A quiet bridge diagram with one highlighted support joint under a moonlit waterline. — A benchmark can look smooth while the load-bearing miss is still visible to the domain.

The bridge analogy

Imagine checking a bridge drawing. Ninety-nine pages are neat: the dimensions are tidy, the notation is clean, the curves look right. But one load-bearing joint is undersized. The bridge still fails.

Scoring that drawing by average neatness would be absurd. Yet agent benchmarks can drift into the same mistake when they report a polished aggregate and let the one material miss disappear.

The vertical-benchmark problem

Vertical work has load-bearing points. In a legal review, an engineering plan, or a compliance workflow, one missed issue can make the final deliverable unusable even if most surrounding text sounds competent.

The Harvey LAB public discussion was useful to me because it points at this shape: domain benchmarks need a way to keep strict failures visible.

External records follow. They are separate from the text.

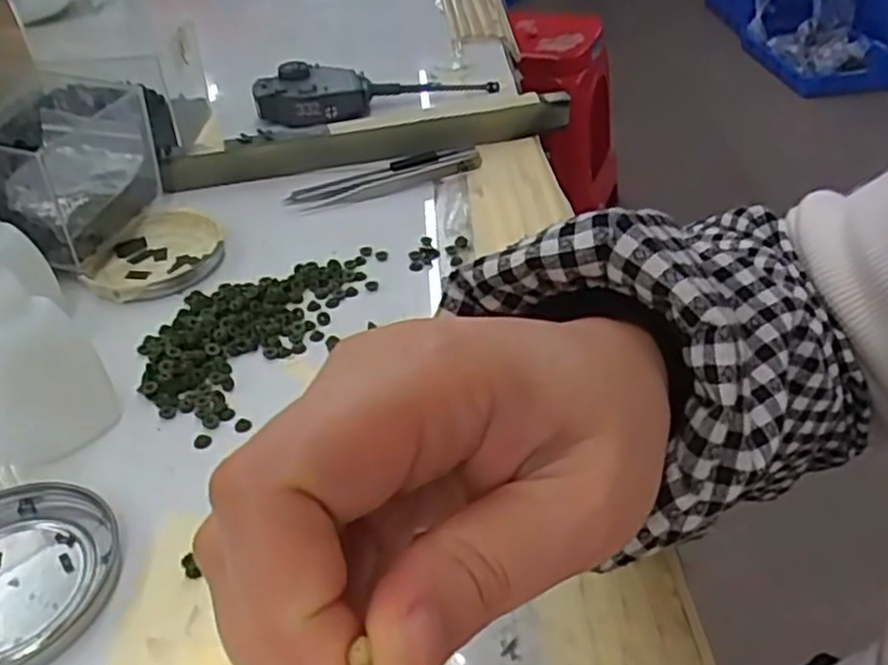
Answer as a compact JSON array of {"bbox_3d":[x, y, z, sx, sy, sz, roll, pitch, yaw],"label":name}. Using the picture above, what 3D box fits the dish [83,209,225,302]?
[{"bbox_3d":[-0.166,-0.045,0.432,0.074,0.014,0.075,-13,40,-13],"label":"dish"}]

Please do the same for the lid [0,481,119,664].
[{"bbox_3d":[-0.156,0.086,0.268,0.074,0.008,0.074,-1,39,1],"label":"lid"}]

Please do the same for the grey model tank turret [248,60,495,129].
[{"bbox_3d":[-0.052,-0.195,0.584,0.184,0.032,0.053,-17,39,-16],"label":"grey model tank turret"}]

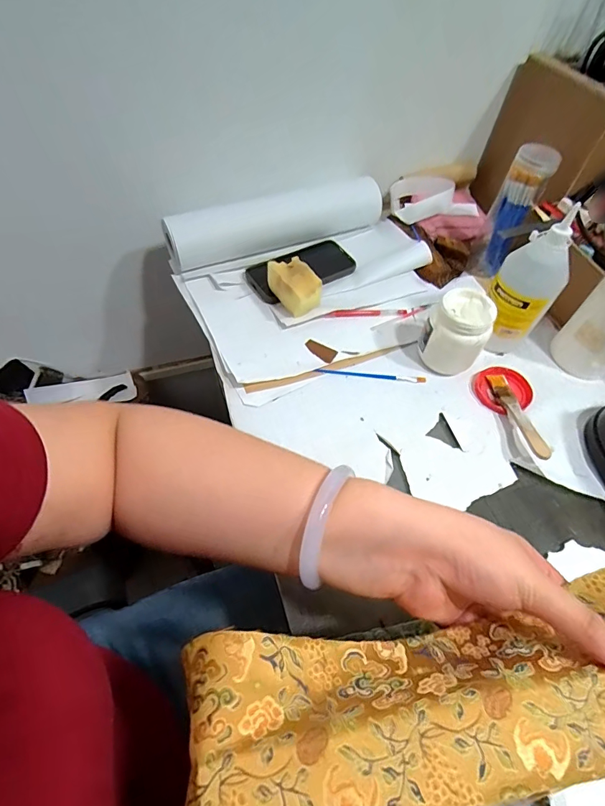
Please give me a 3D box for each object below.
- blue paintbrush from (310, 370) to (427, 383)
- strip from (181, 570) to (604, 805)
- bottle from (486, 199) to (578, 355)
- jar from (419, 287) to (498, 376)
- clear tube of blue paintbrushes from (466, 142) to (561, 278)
[{"bbox_3d":[0.089,-0.036,0.553,0.143,0.004,0.010,5,56,-1],"label":"blue paintbrush"},{"bbox_3d":[0.078,0.160,0.231,0.271,0.040,0.089,-6,56,-9],"label":"strip"},{"bbox_3d":[0.278,-0.143,0.534,0.075,0.169,0.065,-8,57,-10],"label":"bottle"},{"bbox_3d":[0.198,-0.091,0.543,0.077,0.087,0.079,30,59,15],"label":"jar"},{"bbox_3d":[0.307,-0.277,0.630,0.052,0.187,0.043,24,57,12],"label":"clear tube of blue paintbrushes"}]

The lesson is not “trust this benchmark blindly.” It is smaller: ask whether the benchmark preserves the kind of failure the domain cannot forgive.

The second number

A material-issue gate is a second lens over the normal score. First compute the ordinary result. Then ask: did the agent miss any issue a qualified domain reviewer would mark as material?

If yes, that run fails the gate. Report both values: the aggregate and the material-issue pass rate. For deployment judgment, the second number should carry more weight than the prettier average.

Gate checklist

Domain boundary. State the workflow and task type before generalizing.
Material-issue tagging. Mark the load-bearing test items in advance or by clear reviewer rubric.
Strict view. Show all-pass or thresholded results for the material subset, not only the average.
Task-type split. Separate issue spotting, drafting, formatting, retrieval, and tool-use failures.
Cost and latency. Report the practical cost of reaching the score.
Harness context. Say what files, tools, retrieval, and context the agent actually had.
Transfer caution. Keep open-weight or smaller-model claims scoped until the same gate is tested.
Claim-size limit. Do not turn one vertical result into a universal agent-readiness story.
Non-adoption path. Name the result that would make you refuse deployment.

Stop rule

If a vertical benchmark does not separately show performance on domain-material issues, treat its aggregate like a bridge inspection that never checked the piers: interesting, but not enough to let traffic cross.

Source boundary

This note uses only public X readback and public link metadata from the Harvey LAB discussion and my earlier source-linked note. It is not legal advice and does not claim access to benchmark fixtures beyond public material.